Hi Sam,

Thanks for the suggestions and for the insight on the error codes.

I think tomorrow I'll try to replicate the problem we saw in a simpler single server environment (the file system we saw this on is busy now). That might make it easier to step through your suggestions, starting with just upgrading to a newer version. I didn't realize that those error code changes might have an impact here.

-Phil

Sam Lang wrote:

On Feb 20, 2007, at 6:29 AM, Phil Carns wrote:

Hi guys,

We have run into a problem recently with a configuration that looks like this:

- x86_64 architecture
- 16 servers
- SAN based storage
- approximately 1.4 million files on PVFS

Everything works fine, except when we stop and then later restart one of the pvfs2-server daemons. At least one of them usually (but not quite always) crashes before the file system is ready to be mounted.

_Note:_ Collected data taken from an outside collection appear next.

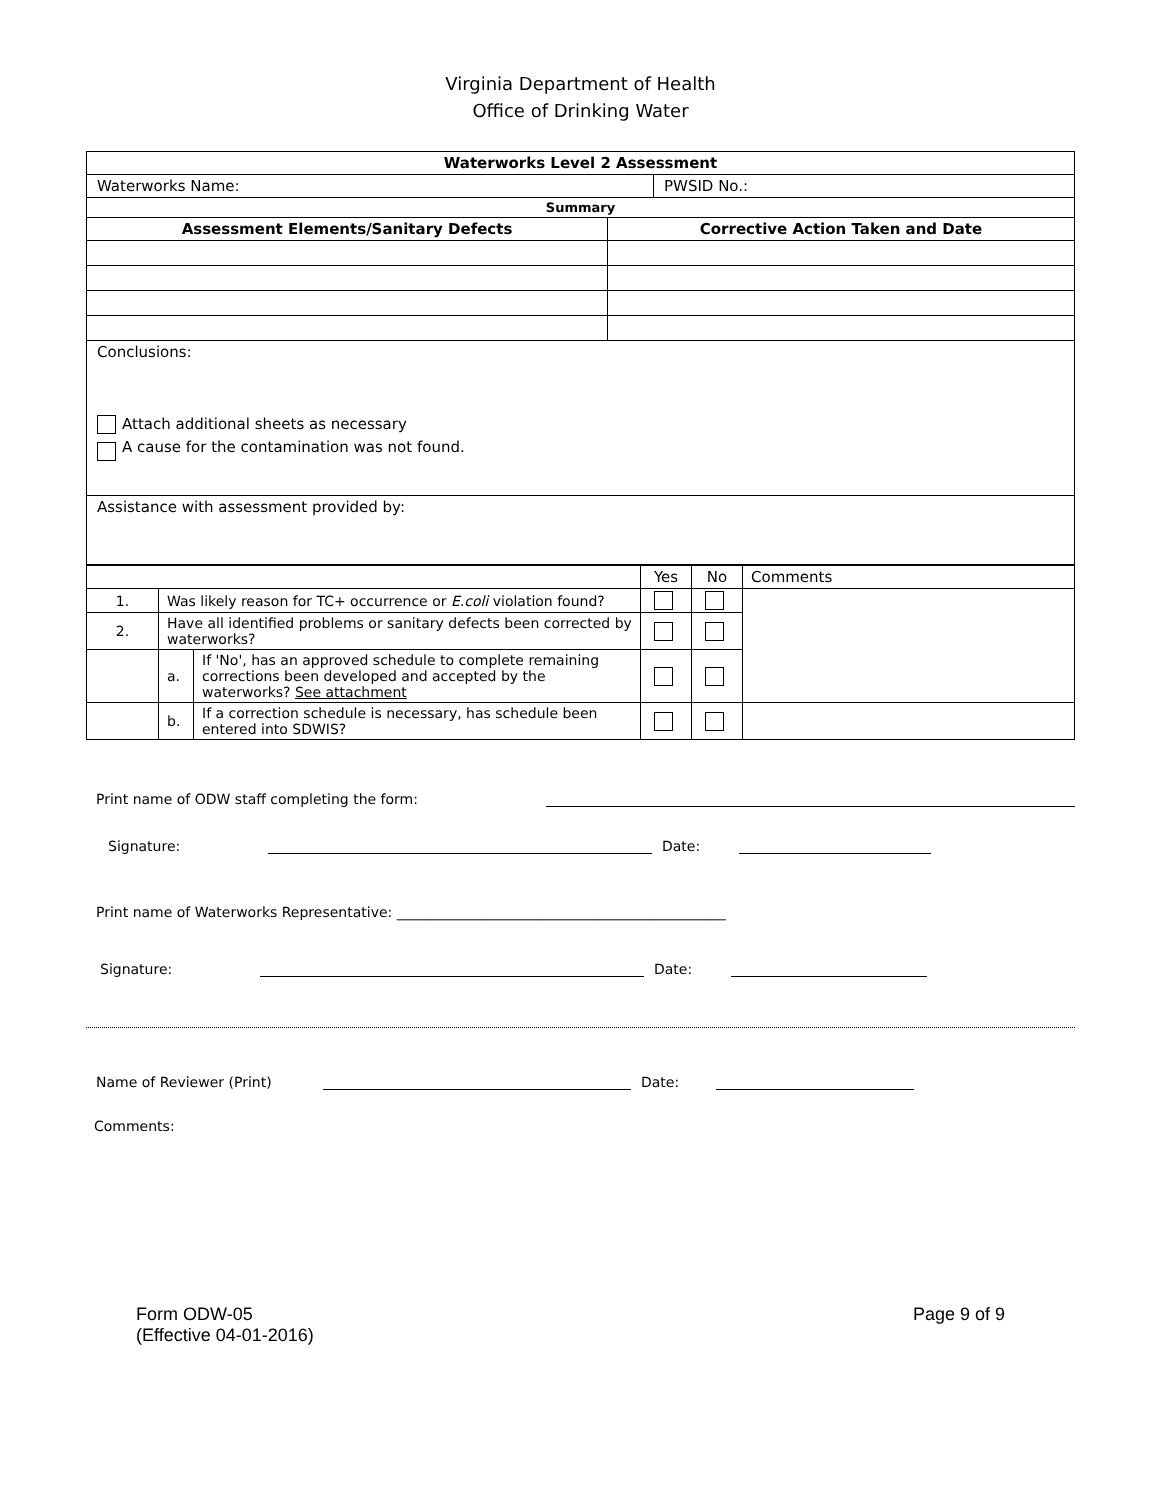Virginia Department of Health
Office of Drinking Water
| Waterworks Level 2 Assessment | | |
| --- | --- | --- |
| Waterworks Name: | | PWSID No.: |
| Summary | | |
| Assessment Elements/Sanitary Defects | Corrective Action Taken and Date | |
| Conclusions: Attach additional sheets as necessary A cause for the contamination was not found. | | |
| Assistance with assessment provided by: | | |
| | | | Yes | No | Comments |
| 1. | Was likely reason for TC+ occurrence or E.coli violation found? | | | | |
| 2. | Have all identified problems or sanitary defects been corrected by waterworks? | | | | |
| | a. | If 'No', has an approved schedule to complete remaining corrections been developed and accepted by the waterworks? See attachment | | | |
| | b. | If a correction schedule is necessary, has schedule been entered into SDWIS? | | | |
Print name of ODW staff completing the form:
Signature: Date:
Print name of Waterworks Representative: _______________________________________________
Signature: Date:
Name of Reviewer (Print) Date:
Comments:
Form ODW-05
(Effective 04-01-2016)
Page 9 of 9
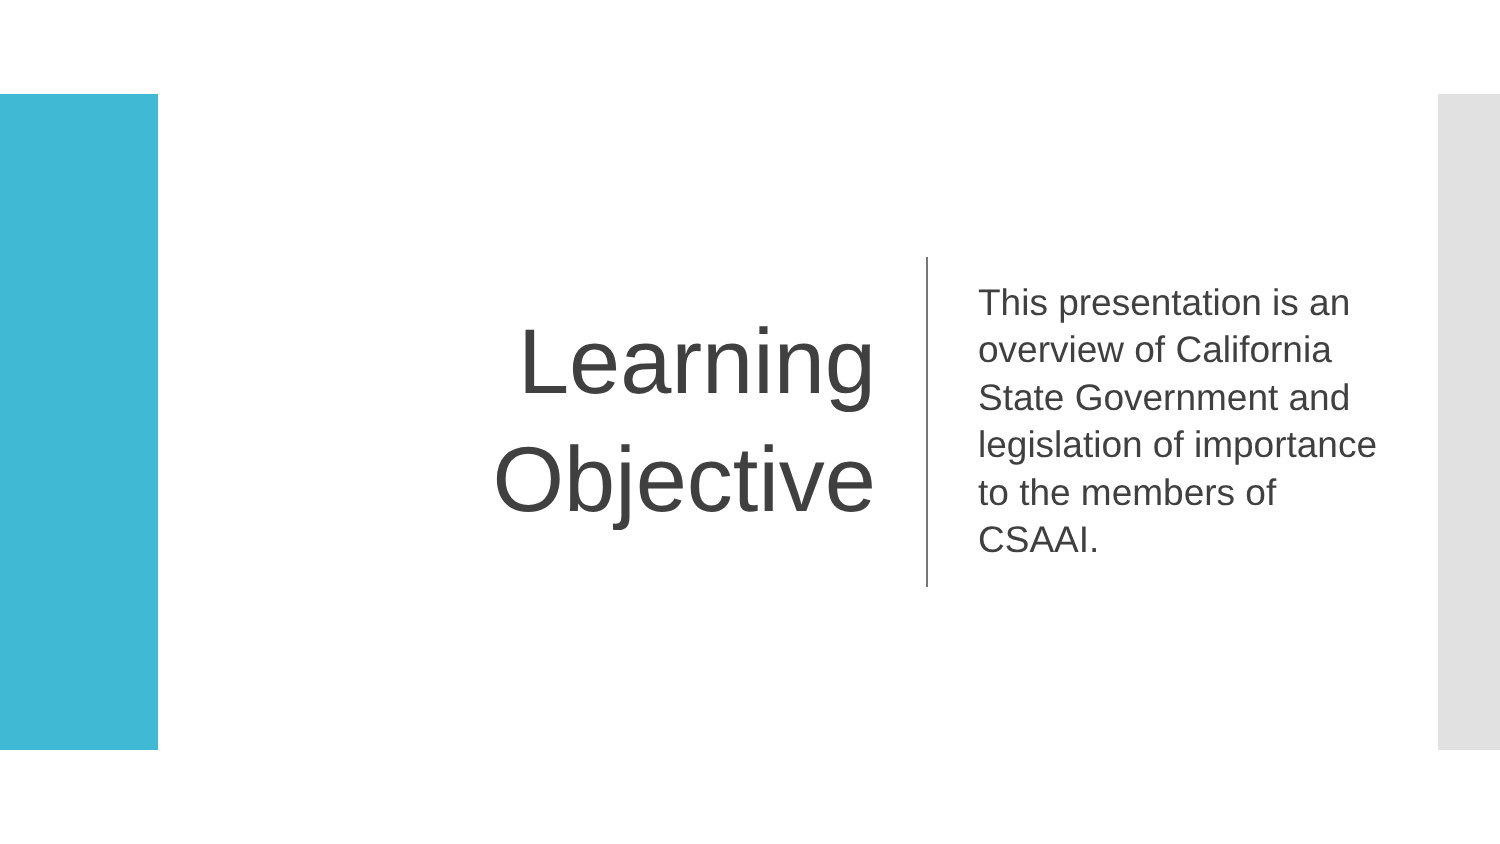Learning
Objective
This presentation is an overview of California State Government and legislation of importance to the members of CSAAI.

We captured a core file and can see that it died on this assertion in the dbpf_dspace_test() function:

dbpf-dspace.c:1371
assert(!dbpf_op_queue_empty(dbpf_completion_queue_array[context_id]));

According to the stack trace, this test() call followed a trove_dspace_iterate_handles() call within the trove_check_handle_ranges() function. This is part of the logic on startup that scans all of the handles in the storage space to update the list of available/used handles in trove-handle-mgmt.

We found that we can completely work around the problem by manually setting the coll_p->immediate_completion flag during the trove_check_handle_ranges() function. That forces the iterate_handles() function to do all of its processing up front without using a test function. There is just some sort of bad interaction when the two functions are used together.

As a side note, setting the "ImmediateCompletion" config file option does not work around the problem, because that flag does not take effect until after this assertion occurs. The set_info calls in pvfs2-server just happen to be in the wrong order. We would probably not have used this approach anyway, because we haven't fully tested the performance impact of enabling immediate completion for everything.

Anyone have any suggestions about what the real problem is here? While the workaround is fine to keep us running for now, it seems like there is an underlying issue to be addressed.


Hi Phil,

It looks like the completion queue is empty but the state is set to OP_COMPLETED, which we assert shouldn't ever happen. In the dbpf thread function, we essentially add anything to the completion queue thats either DBPF_OP_COMPLETE (1) or an error (which we assume to be negative). We leave 0 (DBPF_OP_CONTINUE) and non-negative values for operations that need to be re-queued. There's a special case I've seen before though, where a DB call returns an error that the dbpf_db_error_to_trove_error function doesn't recognize as a DB error to translate and so returns -4243, but in the dspace code (including iterate_handles), we do:

ret = -dbpf_db_error_to_trove_error(db_ret);

so ret ends up being positive. I've tried to fix this in a recent version of the 2.6 branch and head, by checking that the error isn't -4243 or 4243 in the thread code, but I think for older versions the op gets added back to the queue or just ends up in la-la land.

In any case, it _might_ help to upgrade to the latest HEAD or 2.6 branch if possible. Also, you could test my theory by adding an assertion for anything that isn't DBPF_OP_COMPLETE in the dbpf- thread.c:dbpf_do_one_work_cycle function.

If my theory is correct, then the next question is why db is returning an error that trove doesn't understand? Did you upgrade berkeley db? What's the actual error and why is iterate_handles causing it?

If this isn't the problem, it would be helpful to know what the return value is from iterate_handles_op_svc.

The changes I made to dbpf-thread.c are at:

http://www.pvfs.org/fisheye/browse/PVFS/src/io/trove/trove-dbpf/dbpf- thread.c?r1=1.36&r2=1.37

I defined DPBF_ERROR_UKNOWN to 4243.

-sam


I apologize that I don't have an exact stack dump to paste in the email, but if we need any further information from the core file I think I can still get it loaded up on another machine to look at.

Oh, and one other detail; the memory usage of the servers looks fine during startup, so this doesn't appear to be a memory leak. There is quite a bit of CPU work, but I am guessing that is just berkeley db keeping busy in the iteration function.